DATA ENTRIES:
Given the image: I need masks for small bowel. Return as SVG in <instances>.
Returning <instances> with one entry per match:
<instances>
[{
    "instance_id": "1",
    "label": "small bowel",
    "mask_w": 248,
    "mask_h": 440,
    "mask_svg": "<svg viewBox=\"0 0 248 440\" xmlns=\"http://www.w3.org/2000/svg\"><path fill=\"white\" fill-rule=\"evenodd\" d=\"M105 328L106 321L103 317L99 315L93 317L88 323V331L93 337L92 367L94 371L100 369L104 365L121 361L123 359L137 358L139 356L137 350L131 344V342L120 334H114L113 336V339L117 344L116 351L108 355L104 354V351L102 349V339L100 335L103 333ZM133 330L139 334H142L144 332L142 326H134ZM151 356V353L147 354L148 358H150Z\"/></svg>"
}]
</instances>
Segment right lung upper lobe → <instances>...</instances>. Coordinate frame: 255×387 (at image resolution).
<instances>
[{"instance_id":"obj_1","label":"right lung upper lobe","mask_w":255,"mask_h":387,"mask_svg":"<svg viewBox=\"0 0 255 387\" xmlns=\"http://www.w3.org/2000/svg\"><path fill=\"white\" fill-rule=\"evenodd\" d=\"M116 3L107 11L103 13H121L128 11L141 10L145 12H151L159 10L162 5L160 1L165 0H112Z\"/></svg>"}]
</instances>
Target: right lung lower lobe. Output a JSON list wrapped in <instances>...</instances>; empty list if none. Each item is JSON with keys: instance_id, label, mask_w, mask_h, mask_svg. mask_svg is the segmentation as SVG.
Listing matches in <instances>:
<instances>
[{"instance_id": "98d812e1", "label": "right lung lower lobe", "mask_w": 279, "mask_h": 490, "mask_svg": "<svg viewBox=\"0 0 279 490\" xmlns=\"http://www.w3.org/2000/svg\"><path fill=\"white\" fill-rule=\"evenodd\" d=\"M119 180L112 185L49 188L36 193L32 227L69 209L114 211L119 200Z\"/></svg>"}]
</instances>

TASK OBJECTIVE: Recast all of the lines above as a Markdown table with two columns, Row and Line. Number the rows in order and leave out any blank lines.

ANSWER IN FULL:
| Row | Line |
|---|---|
| 1 | Given the image: I need masks for small bowel. Return as SVG in <instances>. |
| 2 | Returning <instances> with one entry per match: |
| 3 | <instances> |
| 4 | [{ |
| 5 |     "instance_id": "1", |
| 6 |     "label": "small bowel", |
| 7 |     "mask_w": 248, |
| 8 |     "mask_h": 440, |
| 9 |     "mask_svg": "<svg viewBox=\"0 0 248 440\" xmlns=\"http://www.w3.org/2000/svg\"><path fill=\"white\" fill-rule=\"evenodd\" d=\"M105 328L106 321L103 317L99 315L93 317L88 323V331L93 337L92 367L94 371L100 369L104 365L121 361L123 359L137 358L139 356L137 350L131 344V342L120 334H114L113 336V339L117 344L116 351L108 355L104 354V351L102 349V339L100 335L103 333ZM133 330L139 334H142L144 332L142 326H134ZM151 356V353L147 354L148 358H150Z\"/></svg>" |
| 10 | }] |
| 11 | </instances> |
| 12 | Segment right lung upper lobe → <instances>...</instances>. Coordinate frame: 255×387 (at image resolution). |
| 13 | <instances> |
| 14 | [{"instance_id":"obj_1","label":"right lung upper lobe","mask_w":255,"mask_h":387,"mask_svg":"<svg viewBox=\"0 0 255 387\" xmlns=\"http://www.w3.org/2000/svg\"><path fill=\"white\" fill-rule=\"evenodd\" d=\"M116 3L107 11L103 13H121L128 11L141 10L145 12H151L159 10L162 5L160 1L165 0H112Z\"/></svg>"}] |
| 15 | </instances> |
| 16 | Target: right lung lower lobe. Output a JSON list wrapped in <instances>...</instances>; empty list if none. Each item is JSON with keys: instance_id, label, mask_w, mask_h, mask_svg. mask_svg is the segmentation as SVG. |
| 17 | Listing matches in <instances>: |
| 18 | <instances> |
| 19 | [{"instance_id": "98d812e1", "label": "right lung lower lobe", "mask_w": 279, "mask_h": 490, "mask_svg": "<svg viewBox=\"0 0 279 490\" xmlns=\"http://www.w3.org/2000/svg\"><path fill=\"white\" fill-rule=\"evenodd\" d=\"M119 180L112 185L49 188L36 193L32 227L69 209L114 211L119 200Z\"/></svg>"}] |
| 20 | </instances> |